Question

How do you simplify `5(w²-6)-8[9-(w²+6)]`?

Answer 1

The final answer is `13w^2-54`

Explanation:

One thing to remember when you are simplifying polynomials is that if you are multiplying terms in the bracket by a number, multiply it with all the terms inside the bracket.

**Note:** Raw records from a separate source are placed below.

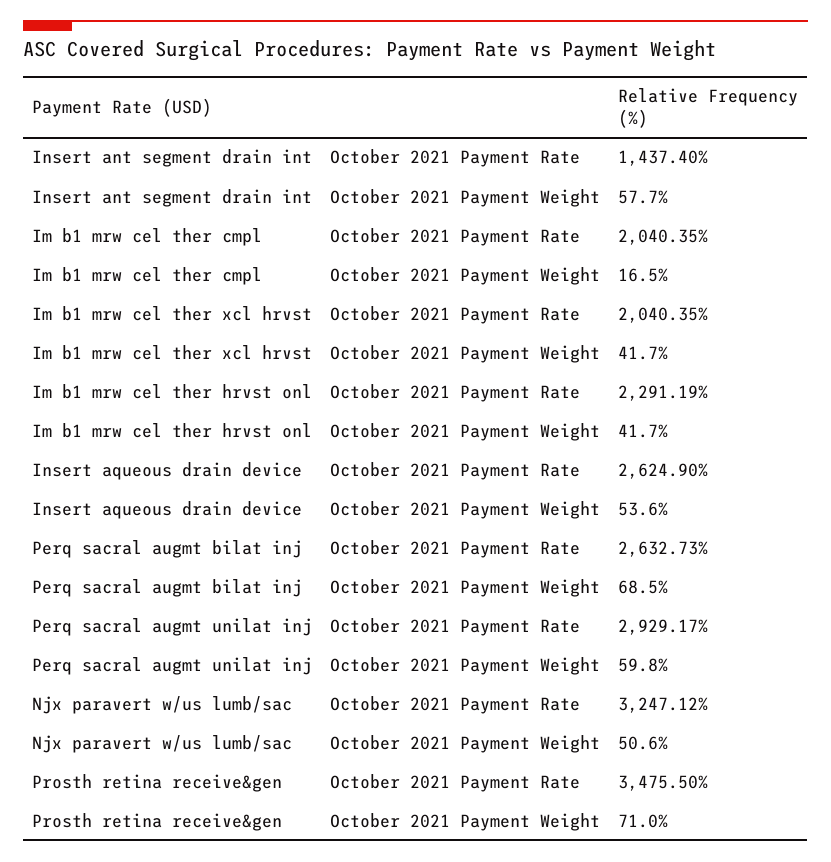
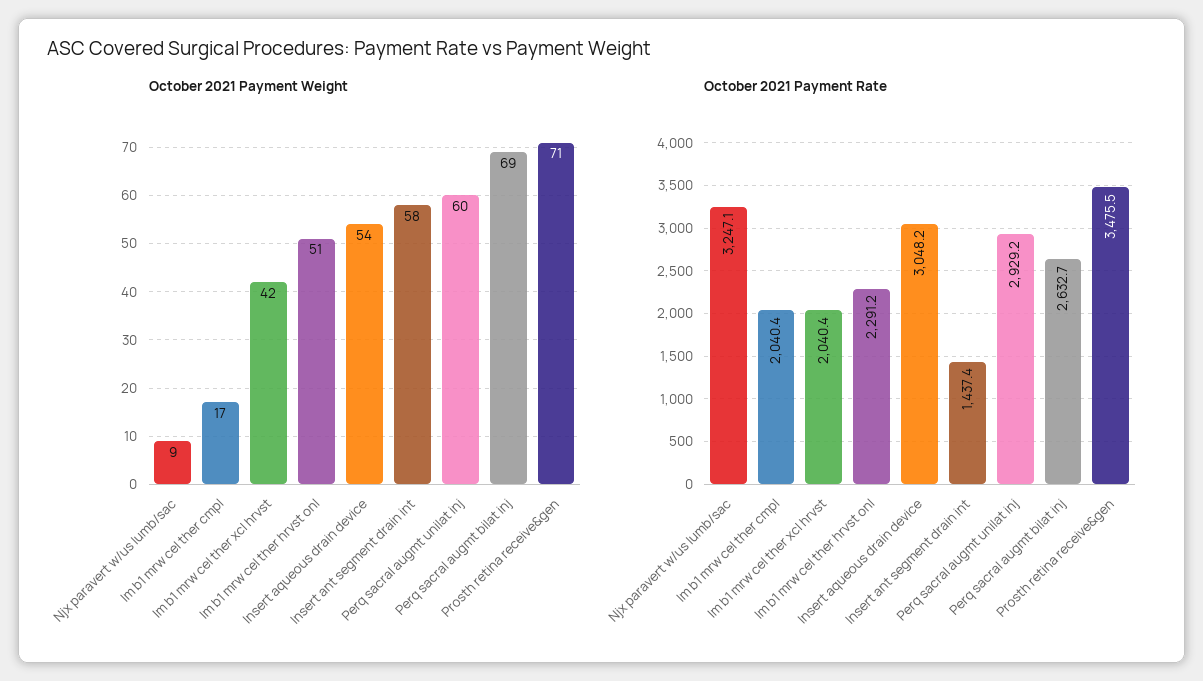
  {
    "October 2021 Payment Rate": {
      "Insert ant segment drain int": 1437.4,
      "Im b1 mrw cel ther cmpl": 2040.35,
      "Im b1 mrw cel ther xcl hrvst": 2040.35,
      "Im b1 mrw cel ther hrvst onl": 2291.19,
-     "Insert aqueous drain device": 2624.9,
+     "Insert aqueous drain device": 3048.2,
      "Perq sacral augmt bilat inj": 2632.73,
      "Perq sacral augmt unilat inj": 2929.17,
      "Njx paravert w/us lumb/sac": 3247.12,
      "Prosth retina receive&gen": 3475.5
    },
    "October 2021 Payment Weight": {
      "Insert ant segment drain int": 57.7,
      "Im b1 mrw cel ther cmpl": 16.5,
      "Im b1 mrw cel ther xcl hrvst": 41.7,
-     "Im b1 mrw cel ther hrvst onl": 41.7,
+     "Im b1 mrw cel ther hrvst onl": 51,
      "Insert aqueous drain device": 53.6,
      "Perq sacral augmt bilat inj": 68.5,
      "Perq sacral augmt unilat inj": 59.8,
-     "Njx paravert w/us lumb/sac": 50.6,
+     "Njx paravert w/us lumb/sac": 9,
      "Prosth retina receive&gen": 71
    }
  }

Also if you have a negative or minus outside of a bracket, you have to distribute it to all terms inside the bracket.

`5(w^2-6)-8[9-(w^2+6)]`

Start off with the terms with brackets. Distribute the `5` with all the terms inside the bracket in the first term.

`5w^2-30-8[9 -(w^2+6)]`

Get rid of the brackets inside the second term by distributing the minus across the terms in the bracket.

`5w^2-30-8(9 -w^2-6)`

You can then subtract the like terms in the bracket

`5w^2-30-8(-w^2+3)`

Now multiply the `-8` with all of the terms in the bracket.

`5w^2-30+8w^2-24`

You can now add and subtract the like terms in the expression.

`13w^2-54`

Answer 2

See the entire simplification process below:

Explanation:

First, eliminate the parentheses within the brackets. Be careful to handle the signs of the individual terms correctly:

`5(w^2 - 6) - 8[9 - color(red)((w^2 + 6))]`

`5(w^2 - 6) - 8[9 - color(red)(w^2) - color(red)(6)]`

Next, expand the terms within parentheses by multiplying the terms within parentheses/brackets by the term outside the parentheses/bracket. Again, be careful to handle the signs of the individual terms correctly:

`color(red)(5)(w^2 - 6) - color(blue)(8)[9 - w^2 - 6]`

`(color(red)(5) xx w^2) - (color(red)(5) xx 6) - (color(blue)(8) xx 9) + (color(blue)(8) xx w^2) + (color(blue)(8) xx 6)`

`5w^2 - 30 - 72 + 8w^2 + 48`

Now, group and then combine like terms:

`5w^2 + 8w^2 - 30 - 72 + 48`

`(5 + 8)w^2 - 54`

`13w^2 - 54`